Minister for Foreign Affairs and Expatriates of the State of Palestine Riad Malki said there were no words to describe the horrors his people were enduring, noting that “Israel is killing Palestinians in Gaza, one family at a time.”
He asked what Palestinians were entitled to do to defend themselves, questioning whether they would receive support for investigations by the International Criminal Court, or deprived of a venue for justice.
Palestinian Ambassador Riyad Mansour wondered how many Palestinian lives it would take for the international community to intervene. The conflict, he said, was not between quarrelling neighbors; it was colonialism.
“There are no people on earth that would tolerate this reality. Israel keeps saying, ‘Put yourselves in our shoes,’ but they aren’t wearing shoes, they are wearing military boots,” Mansour said.
“Why not put yourself in our shoes? What would you do if your country was occupied? What would you do to achieve independence? How many Palestinians killed is enough for condemnation? We know one Israeli is enough, but how many Palestinians?”
The representative of Israel displayed a photo of a 16-year-old Arab girl from Israel, who was murdered on May 12 by the radical terrorist group Hamas. Turning to council members, he asked: “What would you do if thousands of terrorist rockets were being fired at your country?”
He said for years, Hamas had built a vast web of underground terror tunnels snaking beneath playgrounds, hospital maternity wards and mosques, all in an effort to drive up civilian casualties when clashes occurred.

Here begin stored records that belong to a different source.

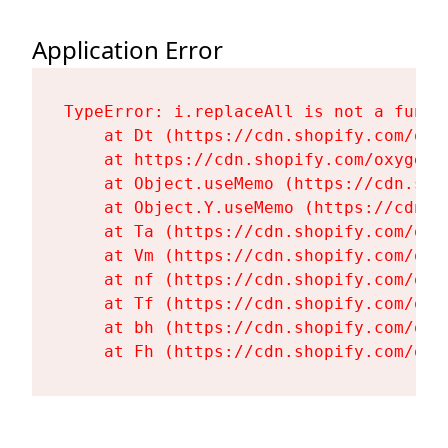
Application Error
TypeError: i.replaceAll is not a functi
    at Dt (https://cdn.shopify.com/oxy
    at https://cdn.shopify.com/oxygen-
    at Object.useMemo (https://cdn.sho
    at Object.Y.useMemo (https://cdn.s
    at Ta (https://cdn.shopify.com/oxy
    at Vm (https://cdn.shopify.com/oxy
    at nf (https://cdn.shopify.com/oxy
    at Tf (https://cdn.shopify.com/oxy
    at bh (https://cdn.shopify.com/oxy
    at Fh (https://cdn.shopify.com/oxy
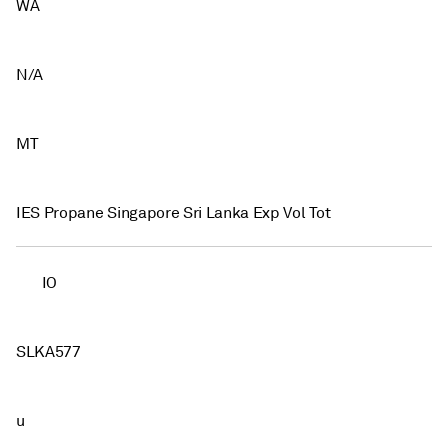
WA
N/A
MT
IES Propane Singapore Sri Lanka Exp Vol Tot
IO
SLKA577
u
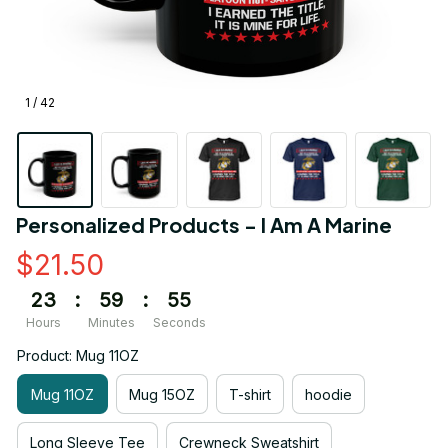
1 / 42
Personalized Products - I Am A Marine
$21.50
23
:
59
:
55
Hours
Minutes
Seconds
Product: Mug 11OZ
Mug 11OZ
Mug 15OZ
T-shirt
hoodie
Long Sleeve Tee
Crewneck Sweatshirt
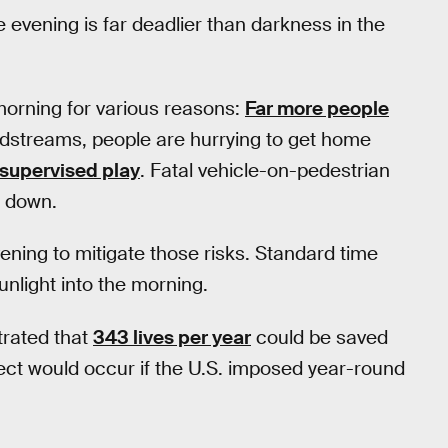
e evening is far deadlier than darkness in the
 morning for various reasons:
Far more people
oodstreams, people are hurrying to get home
nsupervised play
. Fatal vehicle-on-pedestrian
 down.
vening to mitigate those risks. Standard time
nlight into the morning.
rated that
343 lives per year
could be saved
ect would occur if the U.S. imposed year-round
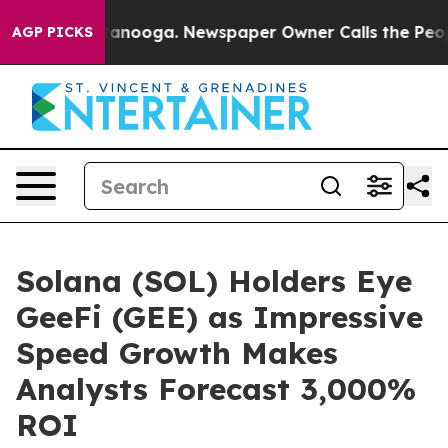
Chattanooga. Newspaper Owner Calls the People Abrup
AGP PICKS
Solana (SOL) Holders Eye
GeeFi (GEE) as Impressive
Speed Growth Makes
Analysts Forecast 3,000%
ROI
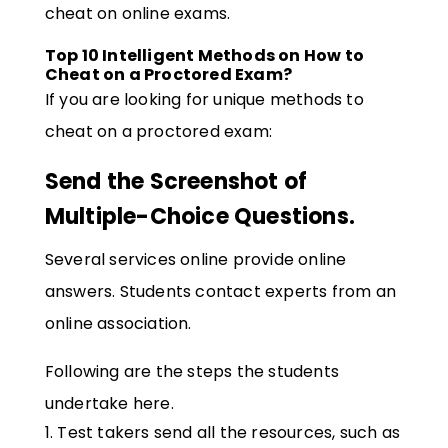
cheat on online exams.
Top 10 Intelligent Methods on How to
Cheat on a Proctored Exam?
If you are looking for unique methods to
cheat on a proctored exam:
Send the Screenshot of
Multiple-Choice Questions.
Several services online provide online
answers. Students contact experts from an
online association.
Following are the steps the students
undertake here.
Test takers send all the resources, such as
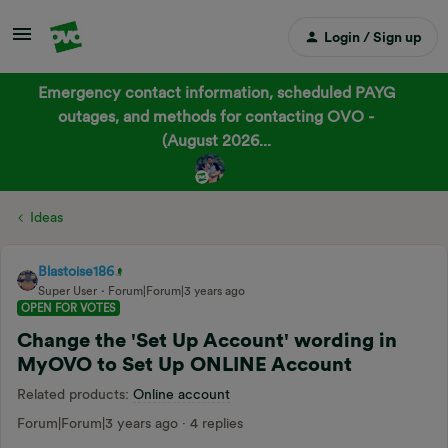
Login / Sign up
Emergency contact information, scheduled PAYG
outages, and methods for contacting OVO -
(August 2026...
Ideas
Blastoise186
Super User
Forum|Forum|3 years ago
OPEN FOR VOTES
Change the 'Set Up Account' wording in
MyOVO to Set Up ONLINE Account
Related products
:
Online account
Forum|Forum|3 years ago
4 replies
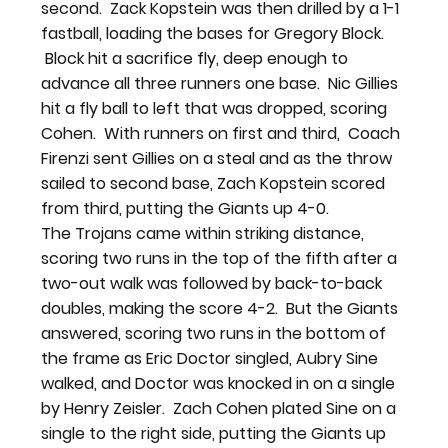
second.  Zack Kopstein was then drilled by a 1-1 
fastball, loading the bases for Gregory Block. 
 Block hit a sacrifice fly, deep enough to 
advance all three runners one base.  Nic Gillies 
hit a fly ball to left that was dropped, scoring 
Cohen.  With runners on first and third,  Coach 
Firenzi sent Gillies on a steal and as the throw 
sailed to second base, Zach Kopstein scored 
from third, putting the Giants up 4-0.
The Trojans came within striking distance, 
scoring two runs in the top of the fifth after a 
two-out walk was followed by back-to-back 
doubles, making the score 4-2.  But the Giants 
answered, scoring two runs in the bottom of 
the frame as Eric Doctor singled, Aubry Sine 
walked, and Doctor was knocked in on a single 
by Henry Zeisler.  Zach Cohen plated Sine on a 
single to the right side, putting the Giants up 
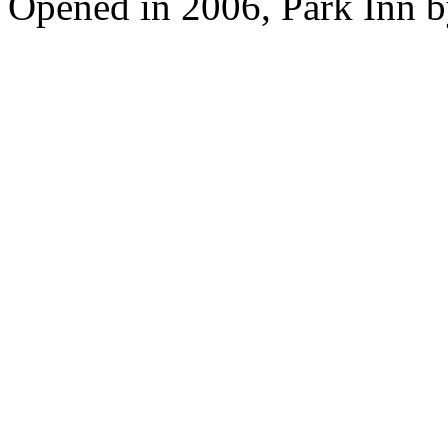
Opened in 2006, Park Inn b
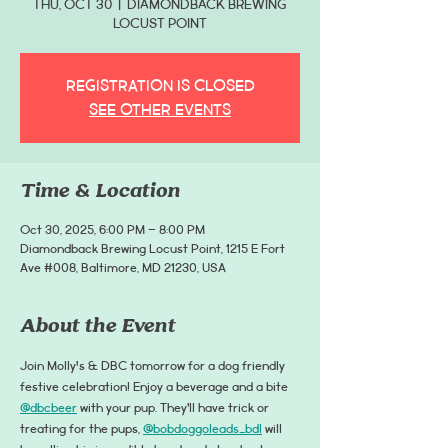
Thu, Oct 30
  |  
Diamondback Brewing
Locust Point
Registration is closed
See other events
Time & Location
Oct 30, 2025, 6:00 PM – 8:00 PM
Diamondback Brewing Locust Point, 1215 E Fort
Ave #008, Baltimore, MD 21230, USA
About the Event
Join Molly's & DBC tomorrow for a dog friendly 
festive celebration! Enjoy a beverage and a bite 
@dbcbeer
 with your pup. They’ll have trick or 
treating for the pups, 
@bobdoggoleads_bdl
 will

Thanking the United States and all those countries that supported Israel’s right to defend itself from such acts of terrorism, he described Hamas’ attacks — which involved attacking some civilians by hiding behind other civilians — as a ‘double war crime.’
Speaking on Face the Nation on Sunday, Israeli Prime Minister Benjamin Netanyahu said that Israel would “do whatever it takes to restore order and quiet and the security of our people and deterrence.”

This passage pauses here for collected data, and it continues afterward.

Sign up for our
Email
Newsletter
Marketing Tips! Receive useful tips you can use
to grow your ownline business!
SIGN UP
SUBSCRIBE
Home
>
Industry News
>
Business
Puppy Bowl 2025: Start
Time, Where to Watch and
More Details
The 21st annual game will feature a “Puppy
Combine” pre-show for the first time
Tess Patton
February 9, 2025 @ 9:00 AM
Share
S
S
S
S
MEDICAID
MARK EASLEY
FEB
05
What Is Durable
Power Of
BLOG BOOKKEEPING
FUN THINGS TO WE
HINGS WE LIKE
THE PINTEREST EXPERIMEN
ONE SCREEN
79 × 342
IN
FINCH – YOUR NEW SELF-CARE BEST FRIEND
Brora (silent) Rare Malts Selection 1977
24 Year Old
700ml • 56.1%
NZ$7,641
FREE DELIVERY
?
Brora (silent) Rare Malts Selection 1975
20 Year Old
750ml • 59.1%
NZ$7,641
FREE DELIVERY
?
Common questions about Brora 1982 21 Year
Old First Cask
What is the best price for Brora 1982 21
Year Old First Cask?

“We’re trying to degrade Hamas’ terrorist abilities and to degrade their will to do this again. So, it will take some time. I hope it will not take long, but it’s not immediate,” he said.
The United Nations says it remains deeply committed to working with Israelis and Palestinians and with its international and regional partners, including the Middle East Quartet, to realise a lasting and just peace.